Eat a candy bar and you’ll experience a “sugar rush”, only to feel sluggish 30-45 minutes later. Eat an apple or a sweet potato and you’ll feel evenly energized for hours. The difference in these snacks is the candy bar contains refined processed simple sugars and the apple and sweet potato contain natural unprocessed carbohydrates. When simple sugars enter your blood stream they enter rapidly and in great numbers, they are already similar to glucose – the form of carbohydrate used for energy. Your pancreas releases insulin and quickly absorbs the sugar into storage; so quickly that there is less carbohydrates available than before you ate the candy bar. This is called a sugar crash or insulin reaction. Complex carbohydrates are slowly converted to glucose and are therefore absorbed slowly, allowing a more constant supply of energy to be used.

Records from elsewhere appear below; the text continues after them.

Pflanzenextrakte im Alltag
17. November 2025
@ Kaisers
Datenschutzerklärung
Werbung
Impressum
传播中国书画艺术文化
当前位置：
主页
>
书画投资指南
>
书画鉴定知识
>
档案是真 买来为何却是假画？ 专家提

However, carbohydrates aren’t “free foods”, as many believe. It’s true that carbohydrates contain fewer calories than fat, but they can easily be stored as fat if they’re over consumed.

Proteins received their name from the Greek and mean “to take first place.” As nutrients, they actively build living nitrogenous tissue, they are the building blocks for all human tissue; if you do not eat them, you do not recover and rebuild after tough workouts. Plain and simple. However this does not mean the more you eat the more you rebuild/grow. Balance is the key to proper sports nutrition. Your body can only assimilate and absorb between 30-40 grams of quality protein per meal. If you consume more protein, or any macronutrient, than your body can use, it will place unnecessary strain on your digestive system as well as end up being stored as excess energy/fat. For protein to work properly it must be complete, all the essential amino acids must be present.

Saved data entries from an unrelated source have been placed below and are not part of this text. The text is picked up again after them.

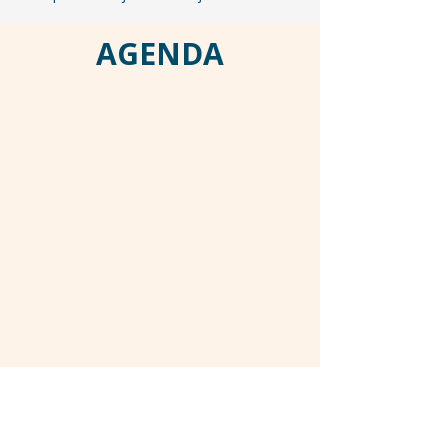
AGENDA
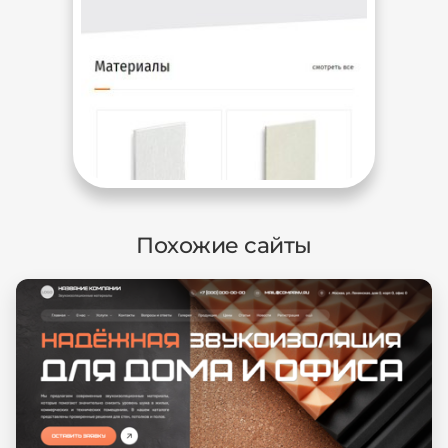
Похожие сайты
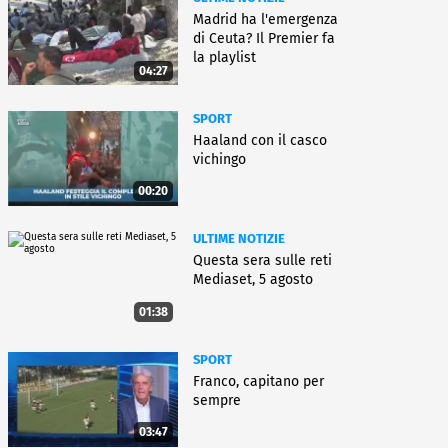
Madrid ha l'emergenza
di Ceuta? Il Premier fa
la playlist
04:27
SPORT
Haaland con il casco
vichingo
00:20
ULTIME NOTIZIE
Questa sera sulle reti
Mediaset, 5 agosto
01:38
SPORT
Franco, capitano per
sempre
03:47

Consuming more protein than your body can utilize can result in an increase in fat storage. Your liver virtually converts the excess protein into fat. Over-consumption of protein for a prolonged period of time can also increase the formation of a highly toxic ammonia called urea. Since the urea in your body must be excreted, an overabundance of urea places a strain on your liver and kidneys and is oftentimes responsible for a form of arthritis known as gout.

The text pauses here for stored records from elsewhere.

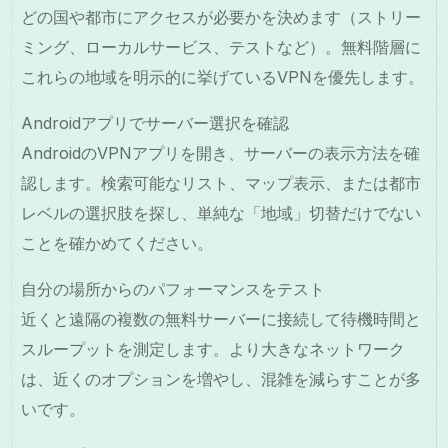
どの国や都市にアクセスが必要かを決めます（ストリー
ミング、ローカルサービス、テストなど）。無料階層に
これらの地域を明示的に挙げているVPNを優先します。
Androidアプリでサーバー選択を確認
AndroidのVPNアプリを開き、サーバーの表示方法を確
認します。検索可能なリスト、マップ表示、または都市
レベルの選択肢を探し、単純な「地域」切替だけでない
ことを確かめてください。
自分の場所からのパフォーマンスをテスト
近くと遠隔の複数の無料サーバーに接続して待機時間と
スループットを測定します。より大きなネットワーク
は、近くのオプションを増やし、混雑を減らすことが多
いです。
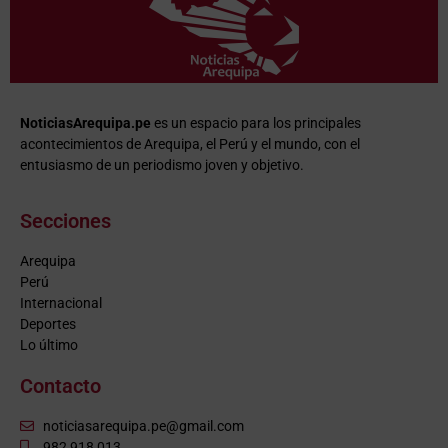
NoticiasArequipa.pe
es un espacio para los principales
acontecimientos de Arequipa, el Perú y el mundo, con el
entusiasmo de un periodismo joven y objetivo.
Secciones
Arequipa
Perú
Internacional
Deportes
Lo último
Contacto
noticiasarequipa.pe@gmail.com
982 918 013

Fats should make up a very small percentage of your whole diet, 15 percent or less. But nevertheless fats are needed, and you should not eat a fat-free diet, rather eat a low fat diet. Avoid saturated fats like they were cancer (because these are the fats that are attributed to causing cancer and cardiovascular disease). The best fats are plant based uncooked oils (olive, canola, safflower and flaxseed).

Post Workout Recovery Meal
Recent studies indicate that a properly designed post exercise meal may limit the catabolic effects of high intensity training while speeding recovery times. Researchers recommend that you eat a quickly assimilated, high-protein, high-carb meal within forty five minutes after (when the muscles are especially receptive to nutrients and the blood flow to the exercised muscle(s) remains high) and again two hours after training. Consume 25-35 grams of high quality protein along with 20-30 grams of complex carbohydrates and 20-30 grams of simple carbohydrates. This post-workout meal helps to begin the anabolic recovery and repair process of broken down muscle tissue.